Эмма Гарт повиновалась; она оделась и пошла под руку с Мери по аллеям Гай Маркета.

Вскоре она вернулась одна, бледная и дрожащая, заперла за собой дверь, как будто боясь, чтобы ее подруга не нашла ее, и вскричала прерывавшимся от отвращения и ужаса голосом: «Никогда! Нет! Никогда! Никогда!..»

– Никогда? А на что ты будешь есть, когда у тебя нет ни пенни, ни фартинга, на что ты будешь есть, если отталкиваешь от себя последнее средство, которое может доставить тебе хлеб?..

– Я не буду есть! Я умру! Я предпочитаю смерть этому постыдному ремеслу!
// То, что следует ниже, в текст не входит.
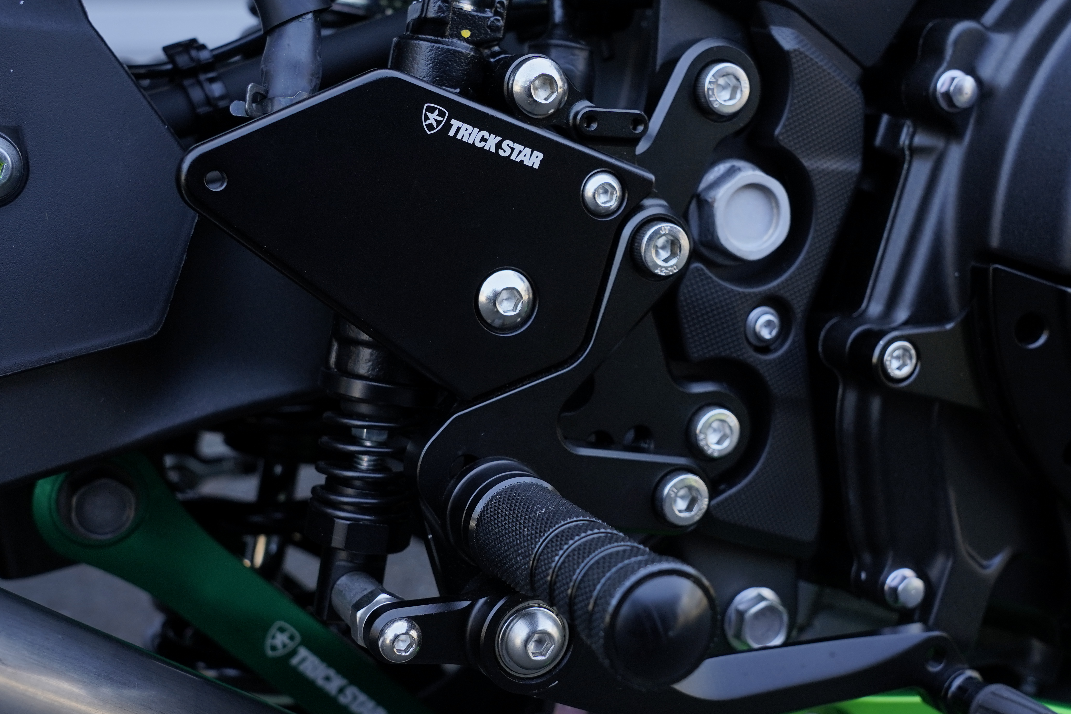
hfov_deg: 36.9
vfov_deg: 25.1
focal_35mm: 54
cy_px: 367
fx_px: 1606
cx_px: 574
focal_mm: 40
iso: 250
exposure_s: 1/100
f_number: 7.1
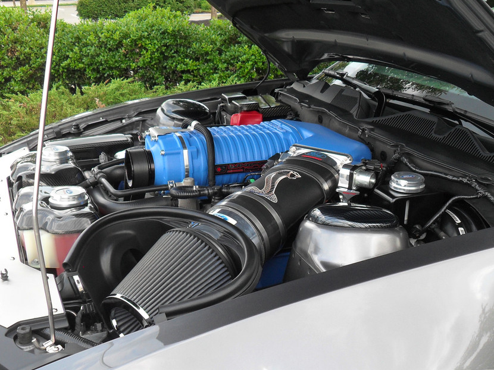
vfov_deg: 32.1
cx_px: 246
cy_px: 214
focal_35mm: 45
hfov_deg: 42.1
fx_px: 642
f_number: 2.8
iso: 100
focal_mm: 6.2
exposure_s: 1/250
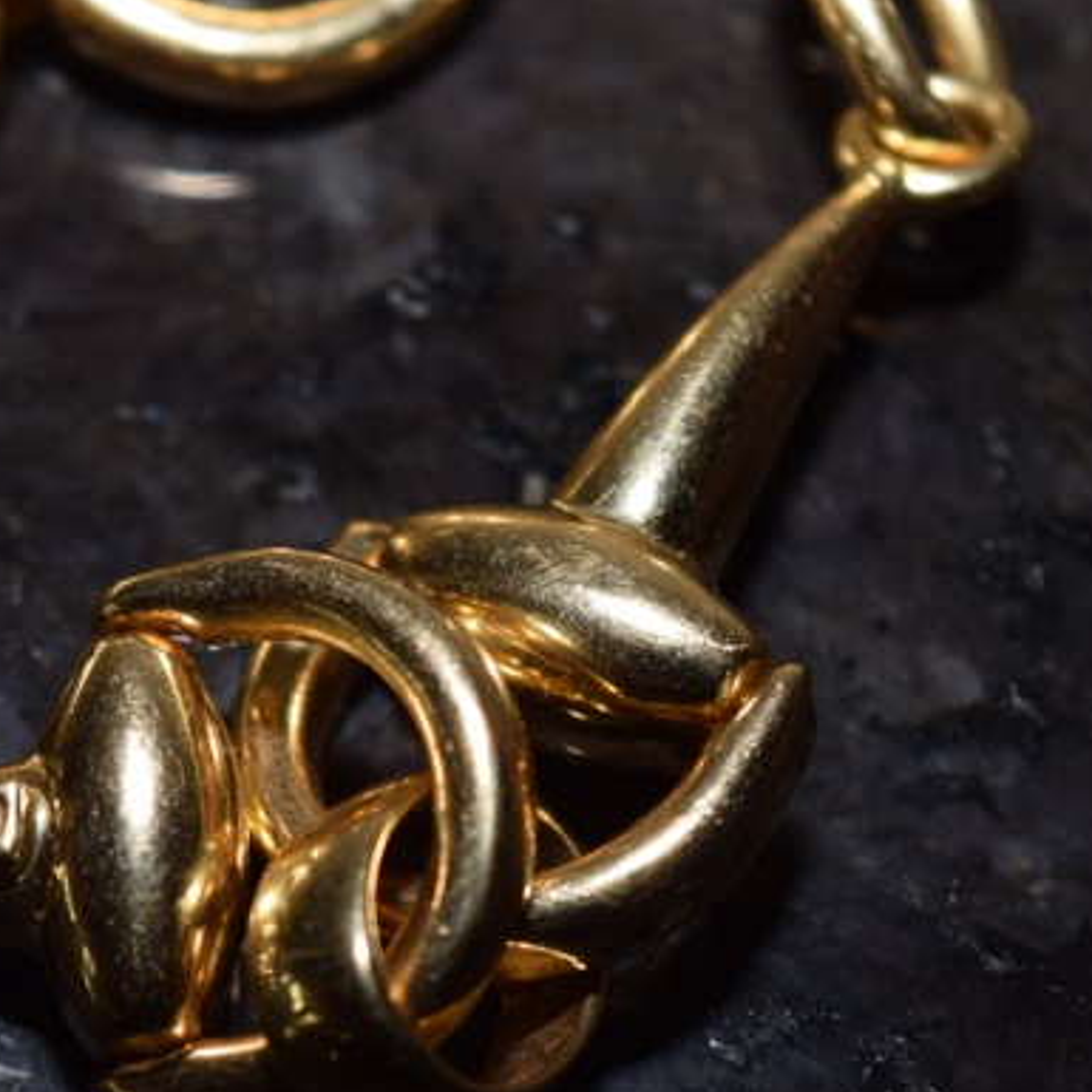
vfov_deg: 9.6
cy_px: 849
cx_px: -34
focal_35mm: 182
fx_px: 6499
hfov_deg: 9.5
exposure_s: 1/60
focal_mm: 55
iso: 100
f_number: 8
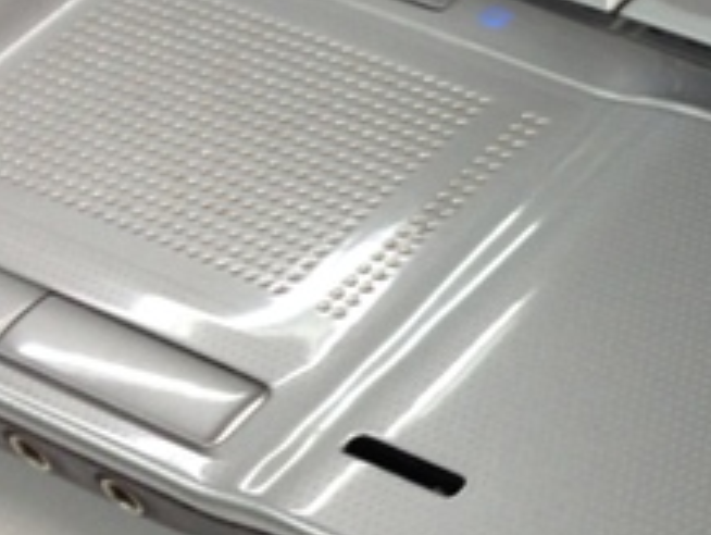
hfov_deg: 15.0
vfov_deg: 12.3
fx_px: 2488
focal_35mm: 121
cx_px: 1089
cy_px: 281
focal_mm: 4.12
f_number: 2.4
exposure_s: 1/20
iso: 50
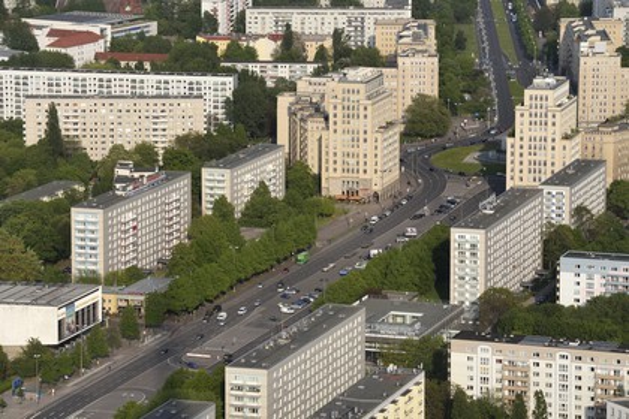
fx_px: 2795
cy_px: 210
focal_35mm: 160
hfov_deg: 12.8
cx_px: 314
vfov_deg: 8.6
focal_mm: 160
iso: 200
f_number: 9
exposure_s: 1/200
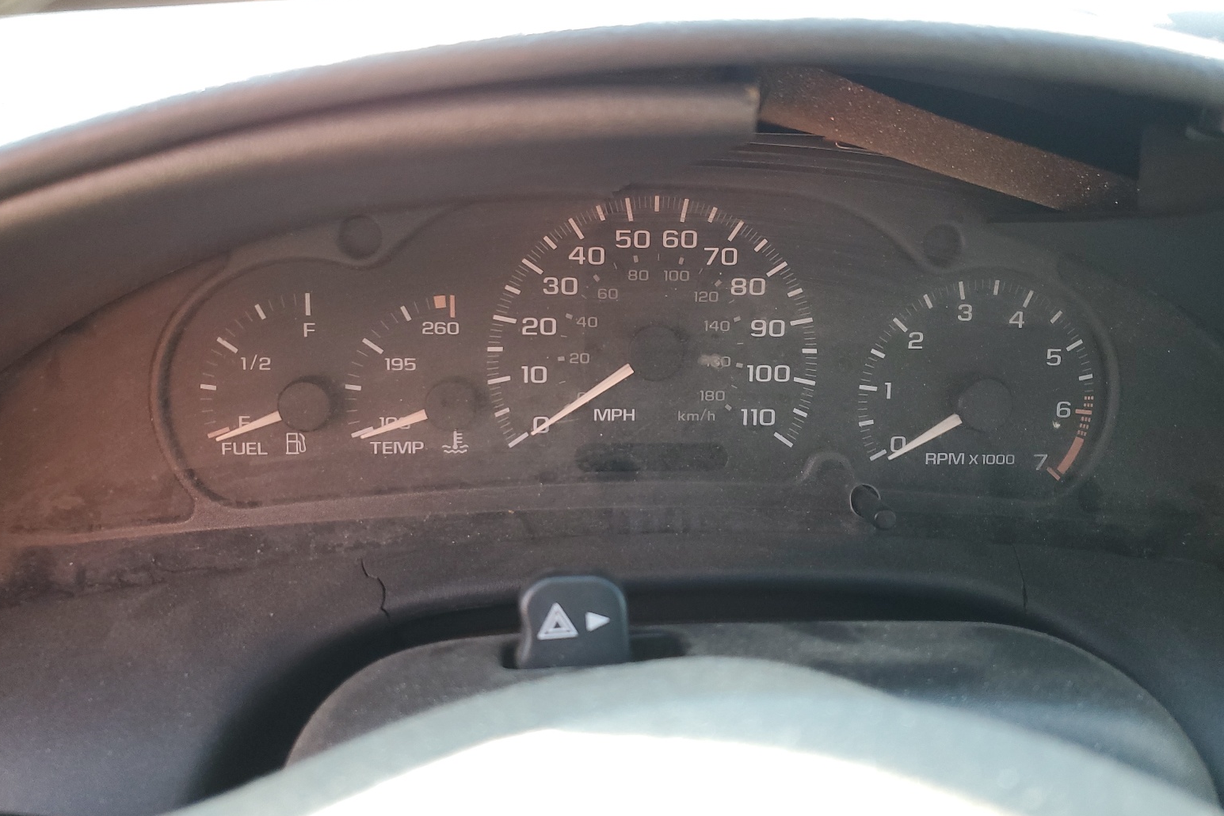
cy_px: 420
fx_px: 952
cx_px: 623
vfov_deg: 46.4
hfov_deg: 65.5
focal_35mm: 28
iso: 75
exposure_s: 1/120
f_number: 1.5
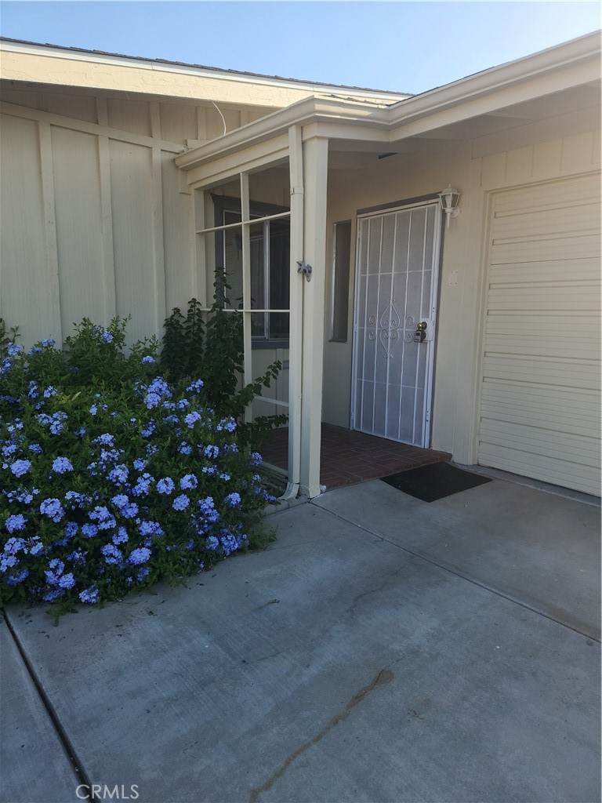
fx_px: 533
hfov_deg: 58.9
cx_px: 301
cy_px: 402
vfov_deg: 73.9
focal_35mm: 23
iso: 20
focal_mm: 5.4
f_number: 1.8
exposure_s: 1/594
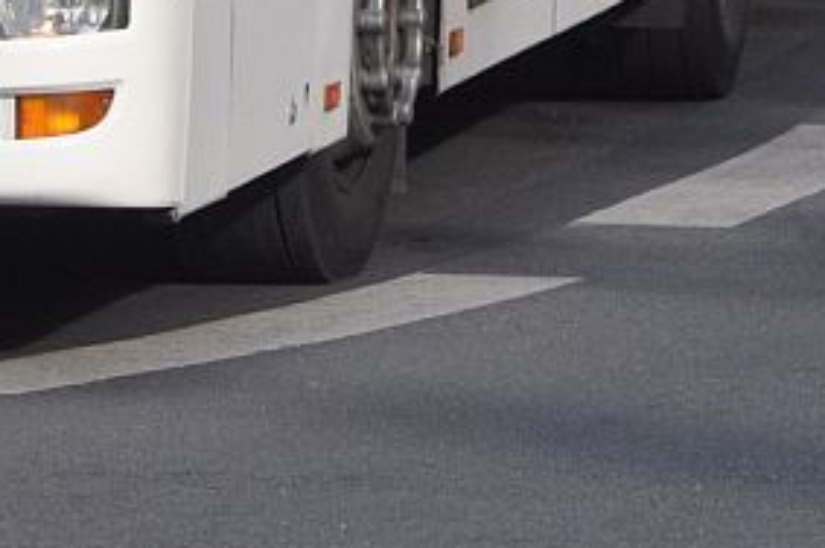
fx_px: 12876
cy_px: -790
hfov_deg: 3.7
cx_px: -249
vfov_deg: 2.4
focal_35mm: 562
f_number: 5.3
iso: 400
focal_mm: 75
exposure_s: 1/1000
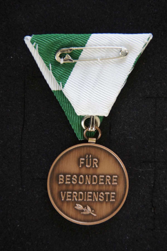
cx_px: 84
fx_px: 2087
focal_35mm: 300
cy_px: 126
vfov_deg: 6.9
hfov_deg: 4.6
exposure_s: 1/80
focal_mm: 200
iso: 1600
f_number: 6.3
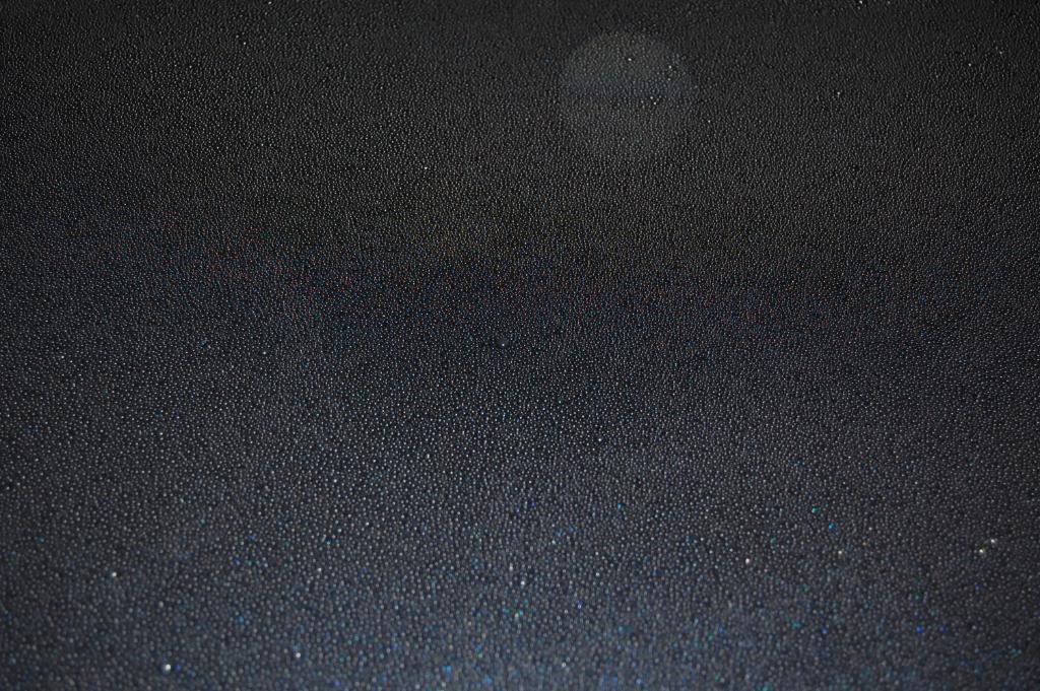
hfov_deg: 42.4
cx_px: 520
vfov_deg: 28.9
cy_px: 346
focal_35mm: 46
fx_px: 1342
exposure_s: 1/60
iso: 400
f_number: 4.5
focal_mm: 31
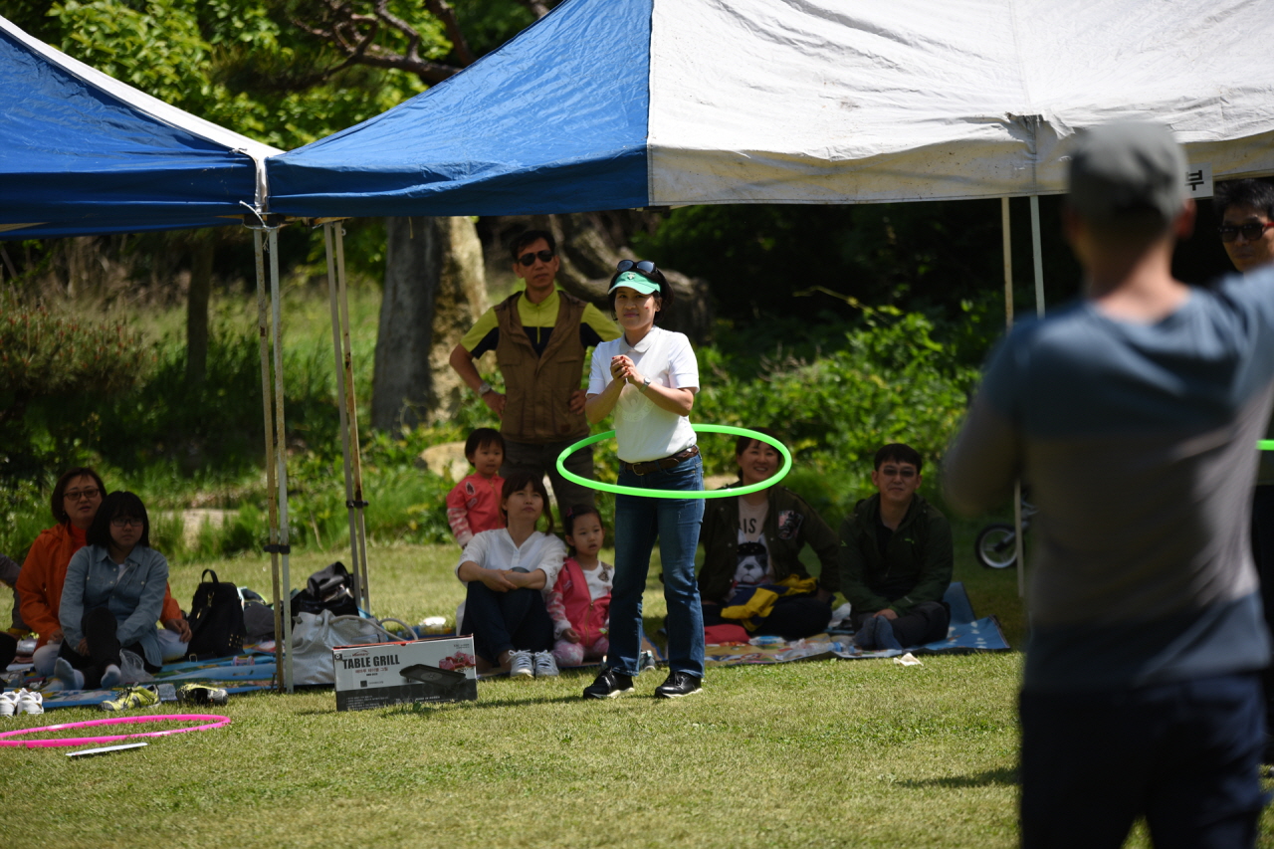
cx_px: 637
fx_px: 5661
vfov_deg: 8.6
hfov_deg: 12.8
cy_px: 424
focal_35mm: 160
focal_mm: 160
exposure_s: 1/1600
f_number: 2.8
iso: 100
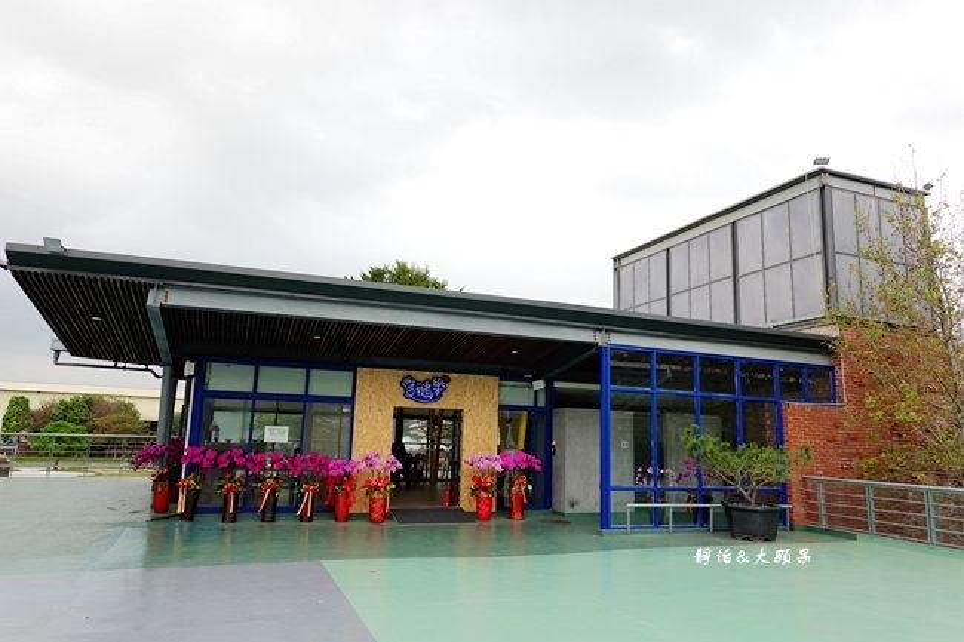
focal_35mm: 24
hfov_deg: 73.8
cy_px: 321
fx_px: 642
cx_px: 482
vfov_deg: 53.1
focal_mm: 9
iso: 125
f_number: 4.5
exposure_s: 1/200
– Постыдное? Да на улицах Лондона тысячи упражняются в нем и не умирают… Разве наша вина, что мы бедны?.. И при том это на минуту… Завтра, послезавтра может встретиться любовник…

– Довольно!..

– Довольно?.. Но, наконец, моя милая, я у себя в квартире.

– Это справедливо, и я сделала ошибку, явившись к тебе… Прощай.

И Эмма Гарт, которая не без отвращения отперла дверь своей подруги, хотела уйти… Но впечатления этого вечера, в соединении со слишком продолжительной диетой, разбили ее… Она покачнулась.